Un modèle social sous la loupe

Le financement de la protection sociale figure en tête des réflexions. Emmanuel Macron avait déjà lancé le débat sur TF1 en évoquant la TVA sociale. François Bayrou, sans se prononcer clairement sur cette mesure, affirme être « favorable à un financement différent » de notre système. Il regrette que « le travail ne soit pas suffisamment récompensé » en France, une formule qui pourrait annoncer une réforme des cotisations.
Sur la question de la TVA en particulier, il botte en touche : ce sont aux partenaires sociaux de s’en saisir, selon lui.
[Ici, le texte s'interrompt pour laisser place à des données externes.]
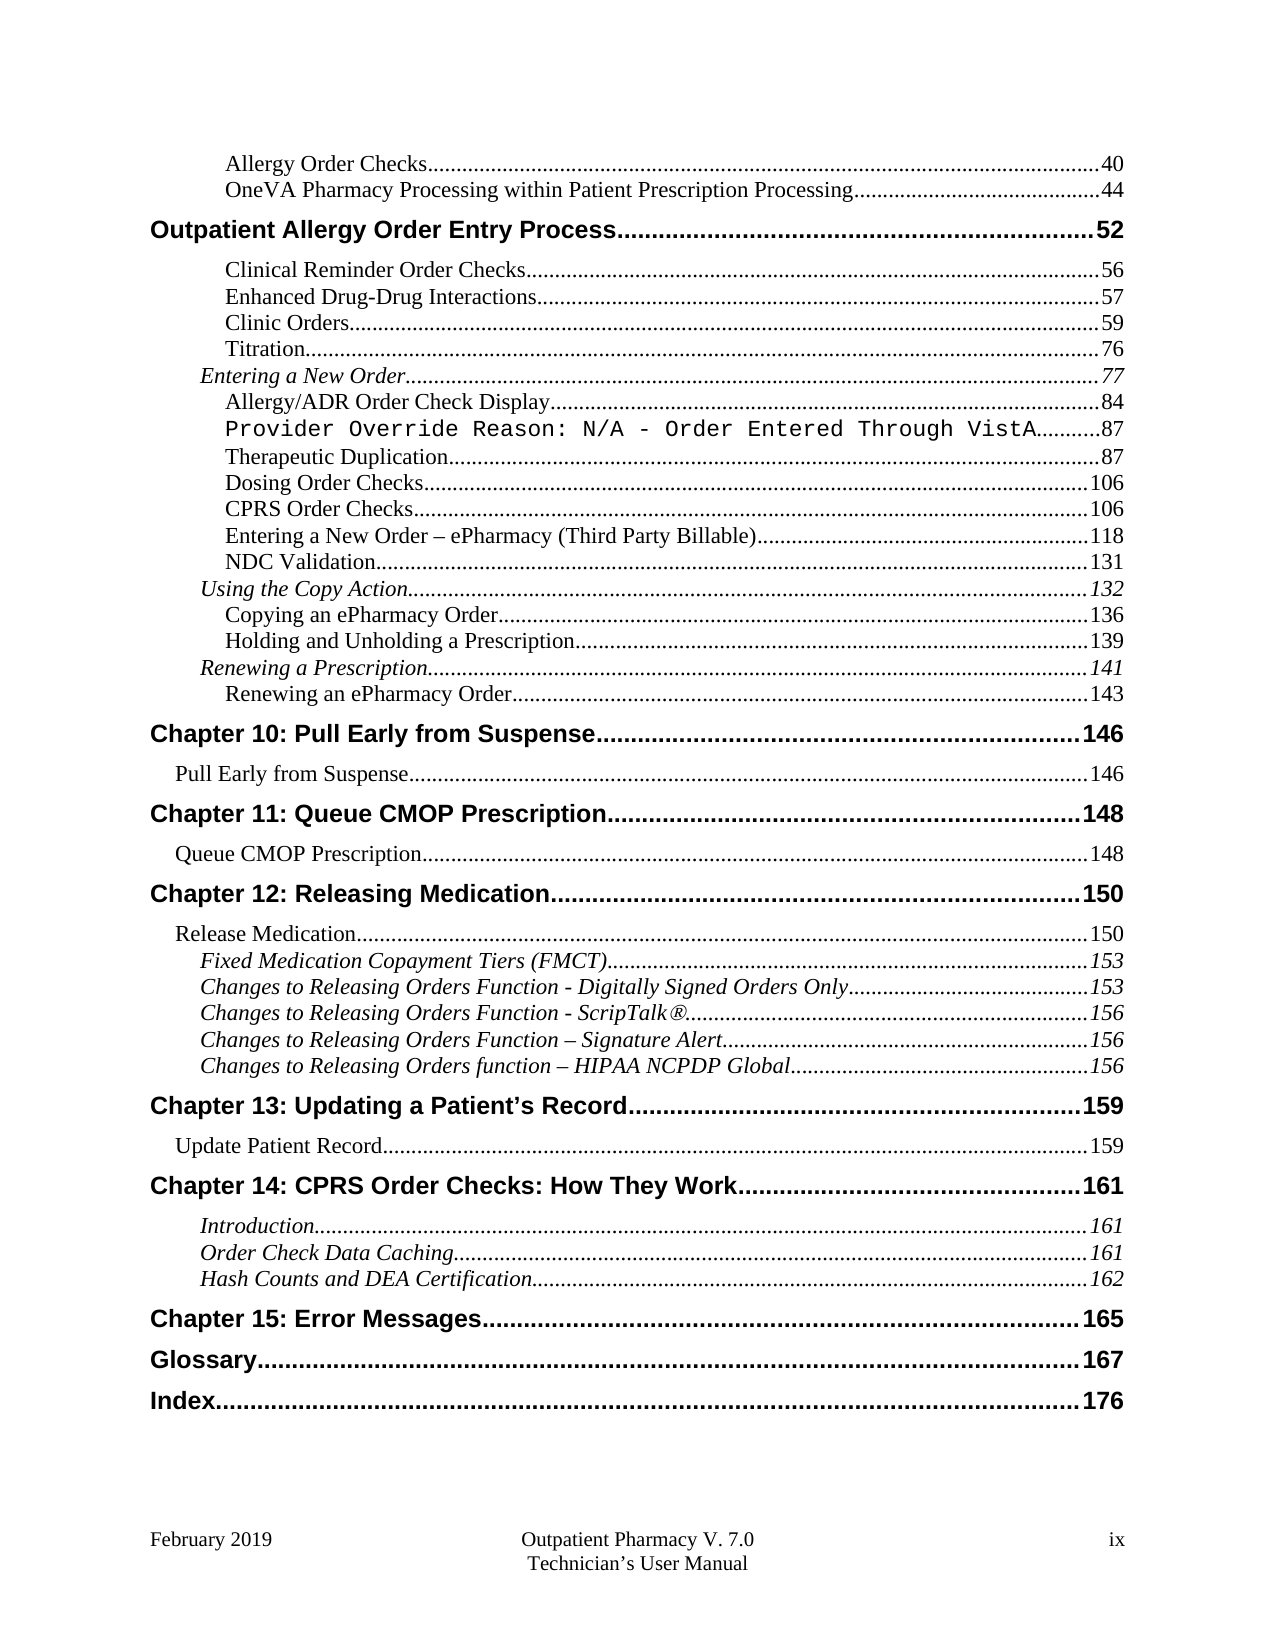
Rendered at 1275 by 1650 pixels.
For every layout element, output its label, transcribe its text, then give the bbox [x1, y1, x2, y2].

text Entering a New Order – ePharmacy (Third Party Billable) 118 [225, 522, 1125, 548]
text Copying an ePharmacy Order 136 [225, 601, 1125, 627]
text Titration 76 [225, 336, 1125, 362]
text Renewing a Prescription 141 [200, 654, 1125, 680]
text Chapter 11: Queue CMOP Prescription 148 [150, 799, 1125, 828]
text Glossary 167 [150, 1345, 1125, 1374]
text Outpatient Allergy Order Entry Process 52 [150, 215, 1125, 244]
text Changes to Releasing Orders function – HIPAA NCPDP Global 156 [200, 1052, 1125, 1078]
text Dosing Order Checks 106 [225, 469, 1125, 496]
text Entering a New Order 77 [200, 362, 1125, 388]
text Chapter 12: Releasing Medication 150 [150, 879, 1125, 908]
text Using the Copy Action 132 [200, 574, 1125, 601]
text Changes to Releasing Orders Function - ScripTalk 156 [200, 999, 1125, 1026]
text Changes to Releasing Orders Function – Signature Alert 156 [200, 1026, 1125, 1052]
text Enhanced Drug-Drug Interactions 57 [225, 283, 1125, 309]
text Chapter 14: CPRS Order Checks: How They Work 161 [150, 1171, 1125, 1200]
text Therapeutic Duplication 87 [225, 443, 1125, 469]
text CPRS Order Checks 106 [225, 496, 1125, 522]
text Clinic Orders 59 [225, 309, 1125, 336]
text Order Check Data Caching 161 [200, 1239, 1125, 1265]
text Fixed Medication Copayment Tiers (FMCT) 153 [200, 947, 1125, 973]
text Allergy/ADR Order Check Display 84 [225, 388, 1125, 414]
text Index 176 [150, 1386, 1125, 1415]
text Provider Override Reason: N/A - Order Entered Through VistA 87 [225, 414, 1125, 443]
text Changes to Releasing Orders Function - Digitally Signed Orders Only 153 [200, 973, 1125, 999]
text Clinical Reminder Order Checks 56 [225, 256, 1125, 283]
text OneVA Pharmacy Processing within Patient Prescription Processing 44 [225, 176, 1125, 203]
text Pull Early from Suspense 146 [175, 760, 1125, 786]
text Update Patient Record 159 [175, 1132, 1125, 1158]
text Chapter 10: Pull Early from Suspense 146 [150, 719, 1125, 748]
text Allergy Order Checks 40 [225, 150, 1125, 176]
text NDC Validation 131 [225, 548, 1125, 574]
text Introduction 161 [200, 1212, 1125, 1239]
text Holding and Unholding a Prescription 139 [225, 627, 1125, 654]
text Chapter 13: Updating a Patient’s Record 159 [150, 1091, 1125, 1120]
text Hash Counts and DEA Certification 162 [200, 1265, 1125, 1291]
text Queue CMOP Prescription 148 [175, 840, 1125, 867]
text Release Medication 150 [175, 920, 1125, 947]
text Chapter 15: Error Messages 165 [150, 1304, 1125, 1333]
text Renewing an ePharmacy Order 143 [225, 680, 1125, 706]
Une manière de partager la responsabilité d’une réforme potentiellement explosive, en la renvoyant au dialogue social.
Une opposition déjà vent debout
Sans surprise, cette perspective a immédiatement déclenché la colère des oppositions. La France insoumise, par la voix de Manuel Bompard, a dénoncé une mesure « totalement inacceptable », dénonçant une injustice fiscale. Le Rassemblement national s’est également opposé à ce qu’il perçoit comme une future hausse d’impôts.
Le terrain est donc déjà miné, et les tensions sociales pourraient s’exacerber à mesure que les pistes se concrétisent.